* RECORDS *
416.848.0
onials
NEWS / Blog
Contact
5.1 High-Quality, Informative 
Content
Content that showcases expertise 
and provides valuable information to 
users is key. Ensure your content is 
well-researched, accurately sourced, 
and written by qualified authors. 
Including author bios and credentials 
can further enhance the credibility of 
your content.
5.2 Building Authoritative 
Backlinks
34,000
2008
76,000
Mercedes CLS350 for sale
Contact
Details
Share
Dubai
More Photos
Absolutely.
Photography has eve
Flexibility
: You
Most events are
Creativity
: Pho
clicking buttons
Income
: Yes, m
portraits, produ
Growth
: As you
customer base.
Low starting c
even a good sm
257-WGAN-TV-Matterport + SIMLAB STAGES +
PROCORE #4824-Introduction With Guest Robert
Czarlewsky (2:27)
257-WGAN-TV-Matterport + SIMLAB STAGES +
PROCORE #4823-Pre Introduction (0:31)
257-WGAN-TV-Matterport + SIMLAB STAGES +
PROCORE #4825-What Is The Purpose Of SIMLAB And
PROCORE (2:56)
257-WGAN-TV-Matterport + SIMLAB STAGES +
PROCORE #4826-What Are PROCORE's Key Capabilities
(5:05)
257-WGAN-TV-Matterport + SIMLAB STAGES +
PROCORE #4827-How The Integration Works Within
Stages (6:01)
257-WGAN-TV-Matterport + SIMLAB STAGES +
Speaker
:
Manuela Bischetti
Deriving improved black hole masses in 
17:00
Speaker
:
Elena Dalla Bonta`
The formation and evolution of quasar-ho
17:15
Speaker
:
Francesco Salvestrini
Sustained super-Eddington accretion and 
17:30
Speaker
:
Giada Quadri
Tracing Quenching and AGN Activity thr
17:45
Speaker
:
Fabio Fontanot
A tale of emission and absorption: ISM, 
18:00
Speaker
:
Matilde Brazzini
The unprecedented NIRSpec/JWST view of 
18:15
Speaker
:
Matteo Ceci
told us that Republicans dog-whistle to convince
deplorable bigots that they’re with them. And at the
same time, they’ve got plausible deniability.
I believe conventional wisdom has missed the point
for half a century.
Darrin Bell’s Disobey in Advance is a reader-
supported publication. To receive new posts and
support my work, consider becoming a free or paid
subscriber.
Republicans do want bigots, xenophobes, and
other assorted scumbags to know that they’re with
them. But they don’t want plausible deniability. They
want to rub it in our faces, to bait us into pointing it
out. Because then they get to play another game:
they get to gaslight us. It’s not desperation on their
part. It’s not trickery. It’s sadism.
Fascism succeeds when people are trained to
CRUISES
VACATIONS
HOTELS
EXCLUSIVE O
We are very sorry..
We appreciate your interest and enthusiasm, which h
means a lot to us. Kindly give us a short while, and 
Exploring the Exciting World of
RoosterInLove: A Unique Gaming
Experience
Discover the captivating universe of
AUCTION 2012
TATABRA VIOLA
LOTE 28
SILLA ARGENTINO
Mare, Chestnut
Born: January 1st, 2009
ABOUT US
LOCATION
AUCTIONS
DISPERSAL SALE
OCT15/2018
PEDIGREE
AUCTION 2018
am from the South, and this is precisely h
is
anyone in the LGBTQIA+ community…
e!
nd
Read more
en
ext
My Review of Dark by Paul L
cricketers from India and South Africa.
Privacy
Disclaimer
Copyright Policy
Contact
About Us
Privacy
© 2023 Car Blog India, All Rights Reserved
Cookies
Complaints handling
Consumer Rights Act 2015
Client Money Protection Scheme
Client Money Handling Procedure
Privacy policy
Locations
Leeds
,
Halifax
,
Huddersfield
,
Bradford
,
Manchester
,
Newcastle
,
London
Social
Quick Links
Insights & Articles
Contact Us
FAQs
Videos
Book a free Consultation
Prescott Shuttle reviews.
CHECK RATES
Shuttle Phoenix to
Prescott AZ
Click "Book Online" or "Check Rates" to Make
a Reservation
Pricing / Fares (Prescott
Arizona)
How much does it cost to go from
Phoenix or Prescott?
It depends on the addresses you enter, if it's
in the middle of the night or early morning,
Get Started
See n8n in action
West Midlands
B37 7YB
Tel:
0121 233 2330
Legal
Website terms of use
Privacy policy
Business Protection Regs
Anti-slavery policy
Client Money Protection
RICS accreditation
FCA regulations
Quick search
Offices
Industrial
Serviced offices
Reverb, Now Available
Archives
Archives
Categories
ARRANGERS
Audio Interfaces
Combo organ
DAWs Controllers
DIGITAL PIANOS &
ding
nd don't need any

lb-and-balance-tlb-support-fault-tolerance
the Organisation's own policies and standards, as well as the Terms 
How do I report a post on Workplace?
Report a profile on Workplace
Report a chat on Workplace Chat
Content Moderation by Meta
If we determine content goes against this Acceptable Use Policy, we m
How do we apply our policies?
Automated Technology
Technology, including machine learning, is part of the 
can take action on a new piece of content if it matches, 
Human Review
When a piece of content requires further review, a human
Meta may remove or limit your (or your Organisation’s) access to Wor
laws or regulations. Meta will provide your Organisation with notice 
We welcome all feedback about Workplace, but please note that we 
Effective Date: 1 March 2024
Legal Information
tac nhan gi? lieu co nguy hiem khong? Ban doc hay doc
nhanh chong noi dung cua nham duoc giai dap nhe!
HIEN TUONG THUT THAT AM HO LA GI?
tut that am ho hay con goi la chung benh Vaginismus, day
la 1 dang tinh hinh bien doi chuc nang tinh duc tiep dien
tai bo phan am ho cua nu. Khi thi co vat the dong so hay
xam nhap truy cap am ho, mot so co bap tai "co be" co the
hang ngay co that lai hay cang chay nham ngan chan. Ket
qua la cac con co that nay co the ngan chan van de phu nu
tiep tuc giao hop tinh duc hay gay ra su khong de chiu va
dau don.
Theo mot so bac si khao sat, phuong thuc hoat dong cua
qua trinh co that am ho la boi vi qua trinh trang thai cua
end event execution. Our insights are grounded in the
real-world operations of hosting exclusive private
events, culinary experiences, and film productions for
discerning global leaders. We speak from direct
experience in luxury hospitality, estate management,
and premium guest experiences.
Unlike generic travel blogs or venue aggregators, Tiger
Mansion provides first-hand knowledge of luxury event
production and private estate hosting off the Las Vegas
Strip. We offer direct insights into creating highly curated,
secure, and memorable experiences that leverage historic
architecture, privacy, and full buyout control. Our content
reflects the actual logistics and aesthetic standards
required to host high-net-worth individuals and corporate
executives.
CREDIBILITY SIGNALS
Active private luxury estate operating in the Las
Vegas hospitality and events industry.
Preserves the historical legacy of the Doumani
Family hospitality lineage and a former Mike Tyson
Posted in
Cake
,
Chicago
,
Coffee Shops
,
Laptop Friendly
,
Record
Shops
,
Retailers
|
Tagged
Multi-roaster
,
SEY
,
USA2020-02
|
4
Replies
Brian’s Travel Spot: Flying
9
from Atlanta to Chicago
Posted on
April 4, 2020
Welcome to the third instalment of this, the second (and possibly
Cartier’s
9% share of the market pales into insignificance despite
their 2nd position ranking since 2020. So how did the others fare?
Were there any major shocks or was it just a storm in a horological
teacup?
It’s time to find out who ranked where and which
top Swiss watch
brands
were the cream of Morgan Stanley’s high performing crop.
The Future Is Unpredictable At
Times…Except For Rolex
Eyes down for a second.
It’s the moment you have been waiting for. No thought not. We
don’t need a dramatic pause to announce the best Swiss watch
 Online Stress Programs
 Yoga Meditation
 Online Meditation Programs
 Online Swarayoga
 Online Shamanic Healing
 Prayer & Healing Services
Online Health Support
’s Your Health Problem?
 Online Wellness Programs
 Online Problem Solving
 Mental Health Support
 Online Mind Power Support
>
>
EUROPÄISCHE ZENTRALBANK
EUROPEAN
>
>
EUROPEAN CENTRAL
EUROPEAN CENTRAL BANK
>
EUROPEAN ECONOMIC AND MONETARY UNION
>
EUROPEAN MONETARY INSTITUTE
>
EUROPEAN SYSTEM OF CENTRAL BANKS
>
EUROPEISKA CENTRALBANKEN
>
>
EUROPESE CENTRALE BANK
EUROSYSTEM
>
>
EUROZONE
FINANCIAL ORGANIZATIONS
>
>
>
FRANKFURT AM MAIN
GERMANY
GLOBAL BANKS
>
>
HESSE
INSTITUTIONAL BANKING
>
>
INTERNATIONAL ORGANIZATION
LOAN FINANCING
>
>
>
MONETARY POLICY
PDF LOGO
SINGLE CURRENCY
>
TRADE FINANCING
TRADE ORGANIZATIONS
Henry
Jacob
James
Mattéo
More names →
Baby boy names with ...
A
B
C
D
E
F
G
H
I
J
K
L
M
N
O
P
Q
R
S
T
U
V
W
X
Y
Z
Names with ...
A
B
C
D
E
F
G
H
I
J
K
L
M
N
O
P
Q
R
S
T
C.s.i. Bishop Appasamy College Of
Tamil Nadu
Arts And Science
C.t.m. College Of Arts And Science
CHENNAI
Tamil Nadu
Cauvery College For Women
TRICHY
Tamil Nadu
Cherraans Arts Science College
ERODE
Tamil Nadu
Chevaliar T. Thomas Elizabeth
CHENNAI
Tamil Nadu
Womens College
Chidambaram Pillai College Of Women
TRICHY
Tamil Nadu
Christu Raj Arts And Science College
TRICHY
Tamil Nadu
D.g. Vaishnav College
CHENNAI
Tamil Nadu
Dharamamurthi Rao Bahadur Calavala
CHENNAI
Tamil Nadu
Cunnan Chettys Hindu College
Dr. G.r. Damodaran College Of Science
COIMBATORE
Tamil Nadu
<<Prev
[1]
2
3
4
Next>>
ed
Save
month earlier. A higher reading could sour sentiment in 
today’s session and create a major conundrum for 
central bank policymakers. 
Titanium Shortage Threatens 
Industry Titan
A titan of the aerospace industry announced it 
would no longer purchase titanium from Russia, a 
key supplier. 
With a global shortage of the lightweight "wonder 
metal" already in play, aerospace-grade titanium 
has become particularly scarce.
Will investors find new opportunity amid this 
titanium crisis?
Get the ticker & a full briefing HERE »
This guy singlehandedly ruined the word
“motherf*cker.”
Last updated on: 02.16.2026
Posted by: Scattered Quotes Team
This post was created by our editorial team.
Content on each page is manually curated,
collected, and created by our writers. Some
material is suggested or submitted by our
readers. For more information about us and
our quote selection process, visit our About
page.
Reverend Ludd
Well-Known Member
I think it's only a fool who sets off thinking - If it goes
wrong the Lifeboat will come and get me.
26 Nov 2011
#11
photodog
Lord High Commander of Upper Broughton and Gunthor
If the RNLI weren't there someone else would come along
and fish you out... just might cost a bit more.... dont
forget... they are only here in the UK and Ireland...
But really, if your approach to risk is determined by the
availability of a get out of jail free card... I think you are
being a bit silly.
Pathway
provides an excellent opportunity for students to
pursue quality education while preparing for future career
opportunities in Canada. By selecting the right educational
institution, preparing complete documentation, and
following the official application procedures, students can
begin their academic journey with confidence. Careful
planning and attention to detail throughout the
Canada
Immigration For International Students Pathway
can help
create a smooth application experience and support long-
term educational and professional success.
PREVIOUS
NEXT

* THE TASK *
State how many lines of the data contain the string "find", giving only the number.

* EXERCISE SOLUTION *
2